THE first time the Tour de France visited Britain was in 1974, when, perhaps still smirking with pride at their new motorway system, the brass in their wisdom decided the best way of showing off our sceptred isle was to have riders plough up and down a colourless stretch of dual carriageway near Plymouth.
Twenty years later the Tour returned and lessons seem to have been learned, the race visiting Dover, Brighton and Portsmouth and the crowds turning out in number. After a thirteen year absence from these shores, the opening time trial prologue rolls out in central London today, with Trafalgar Square, The Mall and Buckingham Palace offering a sublime stage backdrop.
Despite such grandstanding from the capital, however, attitudes towards road cycling here remain lukewarm. Since the Tour last visited British Cycling’s Premier Calendar Road Race Series has much reduced in size – in Scotland alone the Glasgow to Dunoon classic has disappeared as has the Tour of the Kingdom stage race in Fife. Motorists might wail and gnash about congestion charges and speed cameras but on Britain’s roads the humble cyclist is firmly fastened to the bottom of the food chain. Closing a stretch of road for half and hour to allow a cycle race through is felt to be the height of leftie, tree-hugging madness.
When it comes to the Tour de France, it is a perennial mystery to those of us enthralled by its majesty that Brits on the whole just don’t, well, get it. For a start terrestrial TV coverage in the UK is now pretty much non-existent and it has become increasingly difficult for the novice to get a handle on the sport’s many subtleties. Riders compete for themselves and a team, egad!

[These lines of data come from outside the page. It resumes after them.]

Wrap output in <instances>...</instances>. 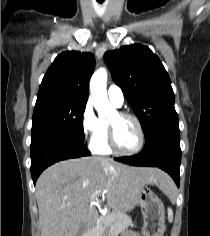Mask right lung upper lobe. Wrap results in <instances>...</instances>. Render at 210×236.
Returning <instances> with one entry per match:
<instances>
[{
  "label": "right lung upper lobe",
  "instance_id": "1",
  "mask_svg": "<svg viewBox=\"0 0 210 236\" xmlns=\"http://www.w3.org/2000/svg\"><path fill=\"white\" fill-rule=\"evenodd\" d=\"M94 66L95 58L91 53H61L47 70L36 103L49 99H75L87 102L89 80Z\"/></svg>",
  "mask_w": 210,
  "mask_h": 236
}]
</instances>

It is perhaps its refusal to dish itself up in nice bite-sized portions that makes the Tour an ill-fit with British television schedulers. Over the next three weeks, 21 teams of nine riders each will cover a total distance of 3,550km, split over 21 stages. Each stage is an individual race in itself, although stage-winners often have no chance of winning the yellow jersey, given to the rider who completes the course in the lowest time. Overall winners tend to be able to perform well in the mountains and ride time trials, of which there are three, but there are two further jerseys up for grabs – a green one for the ‘King of the Mountains’ and a white and red polka dot one for the top sprinter.
Yet while all these events are won by individuals, a strong Tour contender must have a strong team to shield him from the wind on flat stages, fetch him drinks and food from the team car, or ward off would-be attackers by setting a good pace in the high mountain stages. The British are said to admire a plucky loser but in the Tour de France the loser is no loser at all. The ‘lantern rouge’ is the rider who is last overall, but he will have suffered a great deal to complete the course and may well have sacrificed much of his energy at the service of his leader early on in the race.
All of which gets to the heart of what sets the Tour de France so utterly apart from other sporting events. The cycling supporter is as much in awe of the race itself, its promise of heroism, the ritual of man defying both geography and his own body, as he is of particular riders. And that is why, despite the doping scandals of 1998 and 2006, the Tour remains unbowed. In France, millions buy L’Equipe every day to read detailed analysis of the race and its riders. In Britain we may yet discover that bicycles aren’t just for coming over all green.